Research: Drones Rival Costly Tech in Farm Planning

Penn State

UNIVERSITY PARK, Pa. — Environmental scientists and water resource managers need precise, high-resolution maps to reveal areas that farmers should avoid when planting crops, to limit polluting waters with phosphorus from fertilizer or manure. Making those maps has depended on an expensive, sometimes unavailable technology, but a team led by Penn State researchers has developed a cheaper approach that can be just as effective.

The researchers' novel system, detailed in a paper available online ahead of publication in the June issue of Computers and Electronics in Agriculture , uses drones and photogrammetry, a technology that develops reliable 3D spatial information by analyzing overlapping 2D photographs. With this system, the team can map hydrologically sensitive areas — locations where water tends to collect or flow, creating high runoff risk — and phosphorus critical source areas, where phosphorus is likely to wash into streams and pollute them. They found that the drone-photogrammetry approach was cheaper, more accessible and nearly as accurate as conventional mapping.

The team tested the accuracy and resolution of maps created with the new method against maps made using a technology called LiDAR, which stands for light detection and ranging. It is a remote-sensing technology deployed from aircraft or satellites that uses laser pulses to measure distances to the Earth, creating precise, high-resolution maps. LiDAR is accurate but expensive and not always accessible, according to study co-author and team leader Patrick Drohan , professor of pedology in Penn State's College of Agricultural Sciences .

"Our new technique uses a small drone to take hundreds and hundreds of photographs, essentially duplicating what a LiDAR model does," Drohan said, explaining that the LiDAR model is only as accurate as the most recent data obtained from an overflight, but the new approach can obtain new data as needed. "We employed a technique called 'Structure from Motion' photogrammetry — stitching photographs together that are taken from many different angles and slightly different positioning to create a three-dimensional surface of a landscape."

The drone-based approach could allow water resource managers worried about sediment and nutrient pollution to analyze agricultural landscapes even if a LiDAR overflight has not occurred in recent years, or if landscape alterations have happened since the last LiDAR flight, Drohan pointed out.

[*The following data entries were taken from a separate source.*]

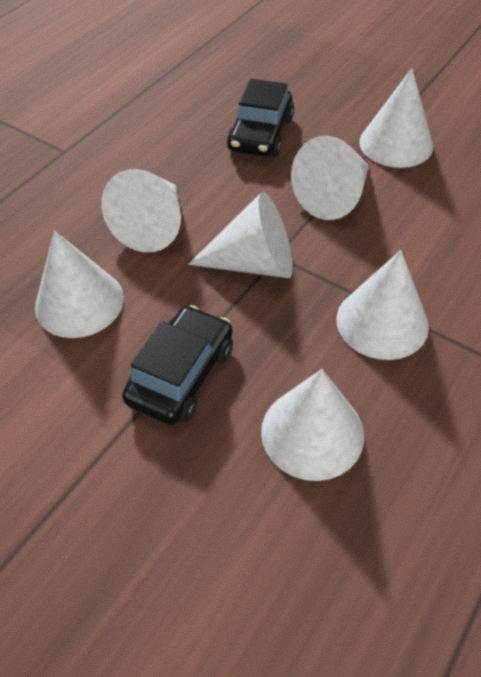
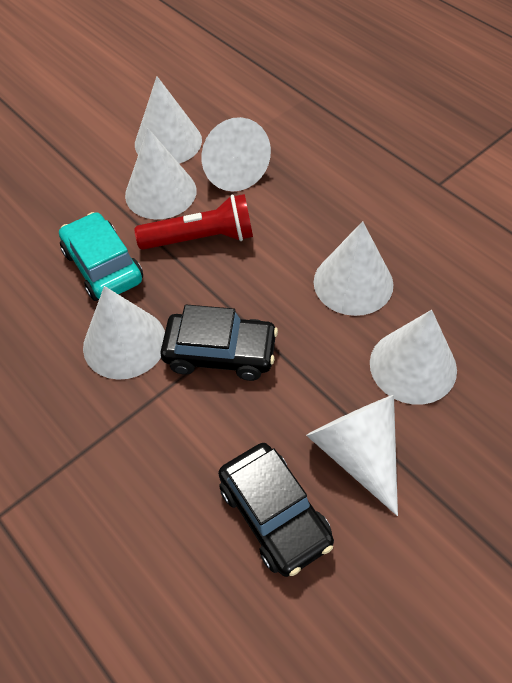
red flashlight: none = 0 -> [134,194,253,250] = 1
turquoise car: none = 0 -> [59,212,143,301] = 1

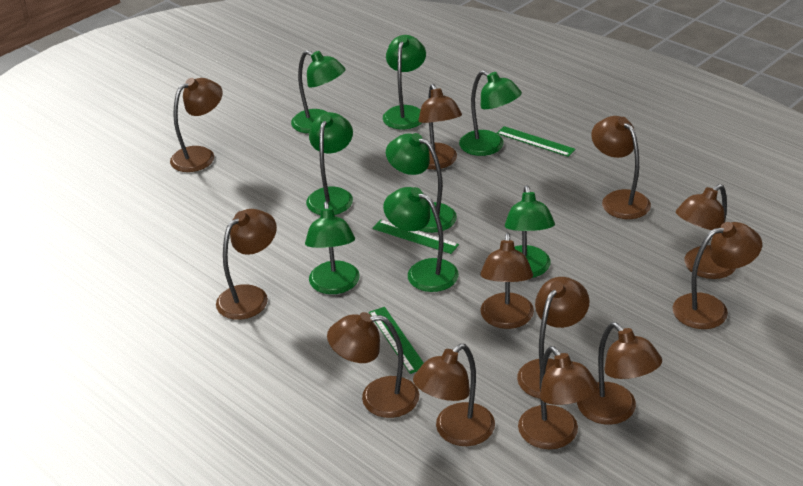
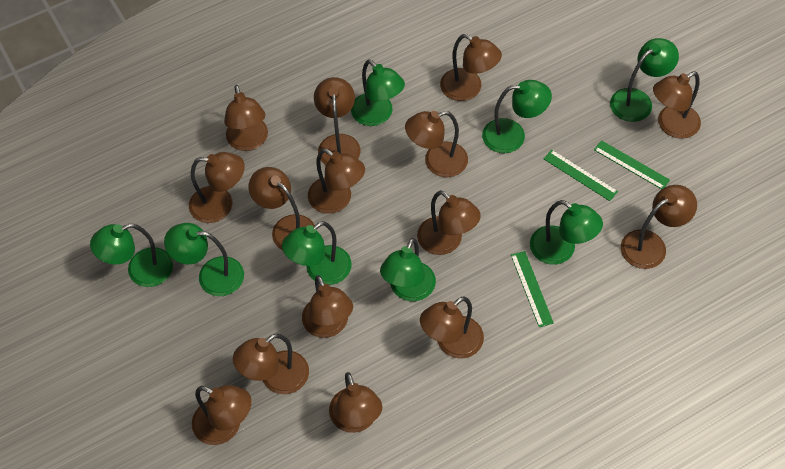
brown lamp: [170,78,223,172] [216,209,277,320] [327,312,419,418] [413,344,495,446] [418,84,462,169] [480,233,534,329] [517,277,590,399] [518,346,598,449] [577,322,662,425] [591,116,651,219] [673,222,762,329] [676,184,736,279] = 12 -> [189,152,245,223] [192,385,252,445] [224,85,268,151] [233,333,309,394] [249,167,315,250] [302,275,353,338] [308,148,365,214] [314,77,361,165] [329,372,382,433] [405,111,468,177] [417,190,481,255] [420,296,484,359] [440,34,502,101] [621,185,697,269] [653,72,701,139] = 15

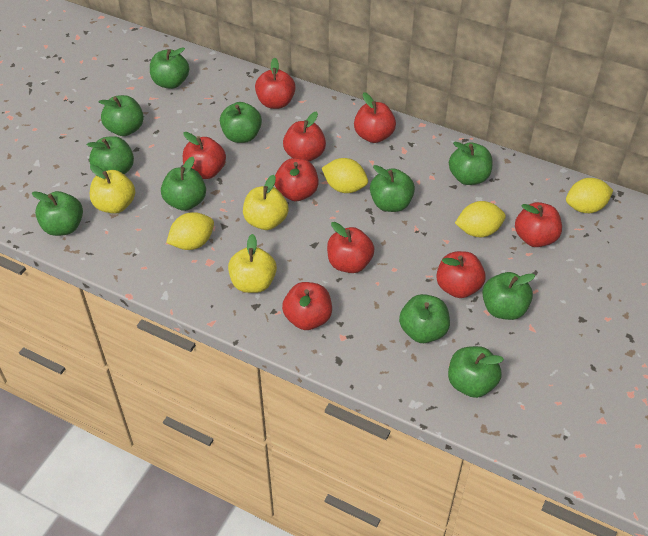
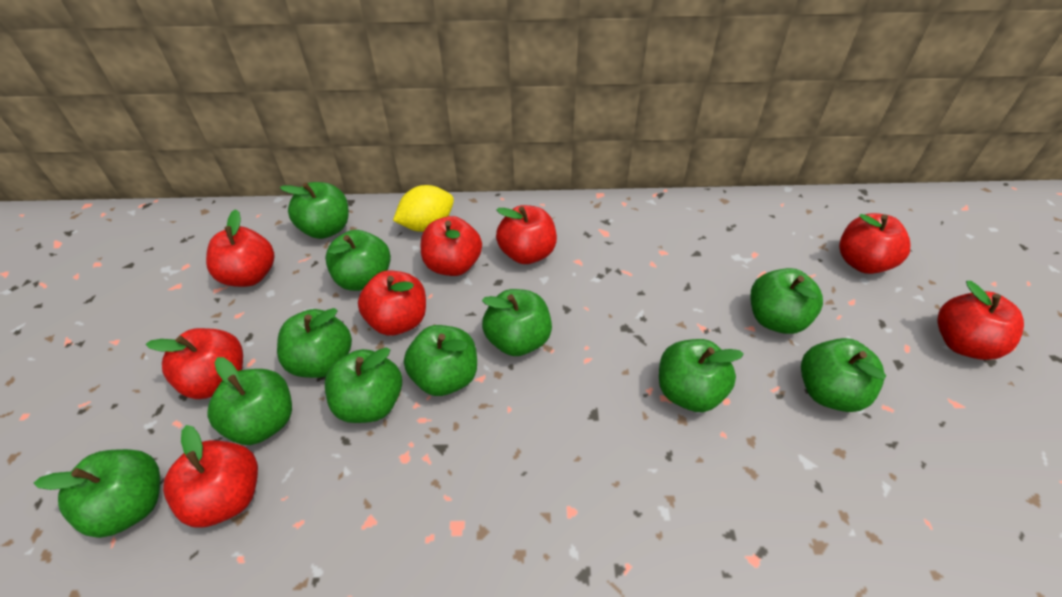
red apple: [183,132,226,179] [255,58,296,109] [274,158,319,201] [282,282,332,330] [283,112,326,162] [327,222,374,273] [354,92,396,143] [436,251,486,298] [515,202,562,247] = 9 -> [146,328,243,399] [163,425,258,527] [206,209,275,287] [358,270,426,336] [421,216,482,276] [496,205,557,264] [839,213,911,274] [937,281,1024,360] = 8
yellow apple: [90,164,135,214] [228,234,277,293] [243,175,289,230] = 3 -> none = 0
yellow lemon: [166,212,214,250] [322,158,368,193] [455,201,506,237] [566,178,613,213] = 4 -> [393,185,454,232] = 1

"It doesn't take very long to fly over a typical size farm in Pennsylvania, so this is a way that we can more rapidly update areas that might be being targeted for best-management practice implementation, or a property that is eligible for financial assistance to install some type of runoff attenuation feature, such as a riparian buffer," he said. "Most phosphorus losses originate from a small proportion of watershed areas, following the established 80:20 rule where approximately 80% of phosphorus losses originate from 20% of watershed area."

The team studied four farm sites in eastern Pennsylvania and created elevation models from drone imagery and compared them to existing LiDAR data from 2017. They checked accuracy using 400 to 1,000 ground control points per site. Then the researchers used both datasets to map hydrologically sensitive areas and phosphorus critical source areas.

They found that drone maps matched LiDAR very closely. In elevation accuracy, the correlation was 0.999 — almost perfect. In the mapping of hydrologically sensitive areas and phosphorus critical source areas, maps from drones and LiDAR were nearly identical, with differences less than 1.53%.

"The drone method gives almost the same answers as LiDAR, meaning that drones plus structure from motion photogrammetry are a viable, cheaper alternative to LiDAR," Drohan said. "Our approach can be used for farm planning, reducing nutrient runoff and environmental protection. Instead of paying for expensive LiDAR scans, farmers and researchers can use drones and photogrammetry to map runoff and pollution-risk areas with nearly the same accuracy, making precision agriculture more accessible."

The research was conducted within the U.S. Department of Agriculture's experimental watershed in Northumberland County, a sub-catchment of the Mahantango Creek Watershed that ultimately drains to the Chesapeake Bay.

Study first author Jhony Armando Benavides-Bolaños, a researcher and professor at the Universidad del Valle in Cali, Colombia, earned his doctoral degree in soil science and international agriculture and development at Penn State. He was advised by Drohan in the Department of Ecosystem Science and Management .

Contributing to the research were Daniel Guarín, Carboneers, Utrecht, Netherlands; Dimitrios Bolkas, associate professor of surveying engineering at Penn State Wilkes Barre; and Alejandro Pérez Y Soto-Domínguez, Universidad Nacional de Colombia.

This work was funded by the Pennsylvania Department of Agriculture, and the Broadening Extension Through Student Training program, the Harrar Scholarship, and the International Agriculture and Development Competitive Grant Program Award.